TEXT SHOWN
____________________

In the last 30 years Macpherson, who after a decade in the job is the longest-serving permanent secretary in the UK government, says the Treasury “has changed hugely, whilst still remaining true to its fundamental objectives – which are trying to create sound public finances in an environment where the economy grows, promoting free trade, and so on.”

Today, tablets, laptops and smartphones are used for written correspondence. And since the department swapped its century-old headquarters on Great George Street for new and more spacious offices on Horse Guards Road in 2002, officials have been working in an open-plan environment. Most people are hot-desking, Macpherson says. “I’m just about hanging on to a desk –although I’m afraid I’ve pulled rank there. Ministers get their own desks, ministers get their own rooms, but we encourage officials to work in the open-plan areas where those are available.” Thanks to this set-up, he says, “people talk to each other much more” and the Treasury is a “far more open” place.

Opening up

However, he believes there is scope for further modernisation: “We need to become a more open institution which people can join, leave and come back to.” Macpherson wants to see more secondments between the Treasury and the financial services industry in both directions, and he wants to “encourage an environment where people can develop broader expertise across the public/private sector divide.”

He is quick to add that “we have to be careful about conflicts of interest and the so-called ‘revolving door’” between government and business jobs. Civil service rules discourage officials from using their contacts and inside knowledge to jump straight into private sector jobs. Senior figures’ moves are theoretically overseen by the Advisory Committee on Business Appointments, which can recommend that departing civil servants avoid some roles or activities for a set period. But Macpherson argues that, in his experience, “the advantage of having access to market-sensitive information diminishes very quickly, so I do think you can have greater movement between the two sectors.” Should cooling-off periods be shortened? “No,” he says, “I think we clearly try and adapt the rules to the responsibilities the person holds, but I think it’s incumbent on us to manage it in a sensible and sensitive way which maintains the Treasury’s reputation but also facilitates movement.”

Head of the UK Treasury Sir Nicholas Macpherson (left) and Makhlouf at this year's Global Government Finance Summit

Head of the UK Treasury Sir Nicholas Macpherson (left) and New Zealand’s Treasury Head, Gabriel Makhlouf , at this year’s Global Government Finance Summit in Singapore

There is also, he says, “increasingly a market for people who’ve made a reasonable amount of money in the private sector who want to come and work here later in their careers.” Though he notes that “we don’t want to become reliant on the charity of rich people,” he acknowledges that civil service pay constraints make it harder to recruit the right staff. Almost anyone qualified to work at the Treasury could earn significantly more in the private sector. Several current and former senior officials have warned that uncompetitive civil service pay makes it difficult for government departments and agencies to attract talented people. But Macpherson says: “The civil service will always be lower-paid than the private sector, which is fine and I accept it.”

____________________

GIVEN DATA
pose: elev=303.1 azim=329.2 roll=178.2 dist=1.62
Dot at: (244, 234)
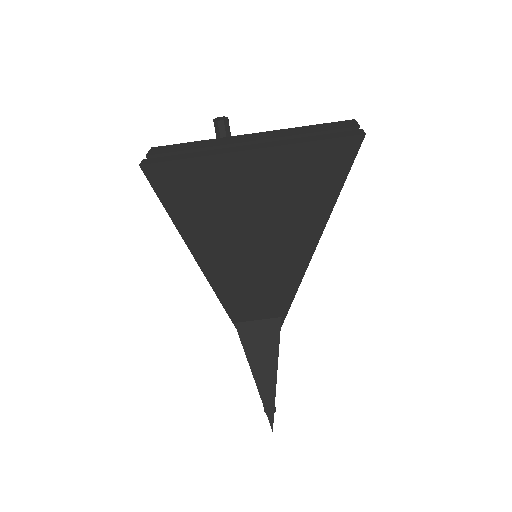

____________________

WHAT YOU WILL DO
Answer these questions from the text on Macpherson and the Treasury.
1. In what year did the department move its headquarters to Horse Guards Road?
2. Which body oversees the moves of senior figures into business jobs?
3. In what city was this year's Global Government Finance Summit held?

FULL ANSWER
1. 2002
2. The Advisory Committee on Business Appointments
3. Singapore